In the listing below, find each line with the string "ohnisek" and return it.

·····

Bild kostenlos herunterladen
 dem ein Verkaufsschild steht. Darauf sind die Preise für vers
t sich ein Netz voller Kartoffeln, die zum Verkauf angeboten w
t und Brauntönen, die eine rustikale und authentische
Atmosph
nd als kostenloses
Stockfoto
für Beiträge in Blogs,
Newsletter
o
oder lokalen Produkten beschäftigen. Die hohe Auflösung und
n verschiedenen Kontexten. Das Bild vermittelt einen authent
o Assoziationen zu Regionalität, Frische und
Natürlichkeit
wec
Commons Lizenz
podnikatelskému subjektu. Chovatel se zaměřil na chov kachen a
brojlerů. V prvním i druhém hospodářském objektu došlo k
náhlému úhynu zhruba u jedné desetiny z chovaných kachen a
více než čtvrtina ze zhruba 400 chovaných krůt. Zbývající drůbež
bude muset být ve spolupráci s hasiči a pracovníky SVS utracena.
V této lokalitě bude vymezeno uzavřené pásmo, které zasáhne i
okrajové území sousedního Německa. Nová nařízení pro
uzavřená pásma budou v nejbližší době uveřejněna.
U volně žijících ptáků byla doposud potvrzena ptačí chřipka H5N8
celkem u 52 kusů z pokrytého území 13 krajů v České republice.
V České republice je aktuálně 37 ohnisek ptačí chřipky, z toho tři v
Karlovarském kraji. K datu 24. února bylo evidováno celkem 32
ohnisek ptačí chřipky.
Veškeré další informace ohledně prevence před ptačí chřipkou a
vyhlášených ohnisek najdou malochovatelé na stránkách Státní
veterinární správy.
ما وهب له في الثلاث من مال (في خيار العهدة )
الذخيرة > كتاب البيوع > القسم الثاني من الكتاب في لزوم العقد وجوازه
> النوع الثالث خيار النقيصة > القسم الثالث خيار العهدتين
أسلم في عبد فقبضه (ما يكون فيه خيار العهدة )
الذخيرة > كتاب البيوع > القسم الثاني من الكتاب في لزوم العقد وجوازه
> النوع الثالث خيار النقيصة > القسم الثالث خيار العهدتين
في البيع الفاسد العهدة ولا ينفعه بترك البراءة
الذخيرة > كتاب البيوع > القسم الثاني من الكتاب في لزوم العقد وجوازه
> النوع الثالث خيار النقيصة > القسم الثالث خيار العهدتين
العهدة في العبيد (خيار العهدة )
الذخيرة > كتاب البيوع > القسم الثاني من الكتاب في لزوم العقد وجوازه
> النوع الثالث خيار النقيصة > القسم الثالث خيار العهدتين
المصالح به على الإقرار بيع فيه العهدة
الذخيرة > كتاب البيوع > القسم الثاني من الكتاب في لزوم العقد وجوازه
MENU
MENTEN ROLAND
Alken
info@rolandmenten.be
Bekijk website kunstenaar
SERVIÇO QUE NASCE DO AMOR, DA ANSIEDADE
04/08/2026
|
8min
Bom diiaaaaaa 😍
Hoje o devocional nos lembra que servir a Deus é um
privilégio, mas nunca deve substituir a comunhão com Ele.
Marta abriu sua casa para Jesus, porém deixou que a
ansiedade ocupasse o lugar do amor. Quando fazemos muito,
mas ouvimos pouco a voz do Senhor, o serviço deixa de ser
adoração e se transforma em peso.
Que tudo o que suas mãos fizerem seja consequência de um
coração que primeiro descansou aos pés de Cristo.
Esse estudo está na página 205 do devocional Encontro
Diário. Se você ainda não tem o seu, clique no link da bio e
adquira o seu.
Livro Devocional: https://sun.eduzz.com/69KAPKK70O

·····

=== Written reply ===
V České republice je aktuálně 37 ohnisek ptačí chřipky, z toho tři v
ohnisek ptačí chřipky.
vyhlášených ohnisek najdou malochovatelé na stránkách Státní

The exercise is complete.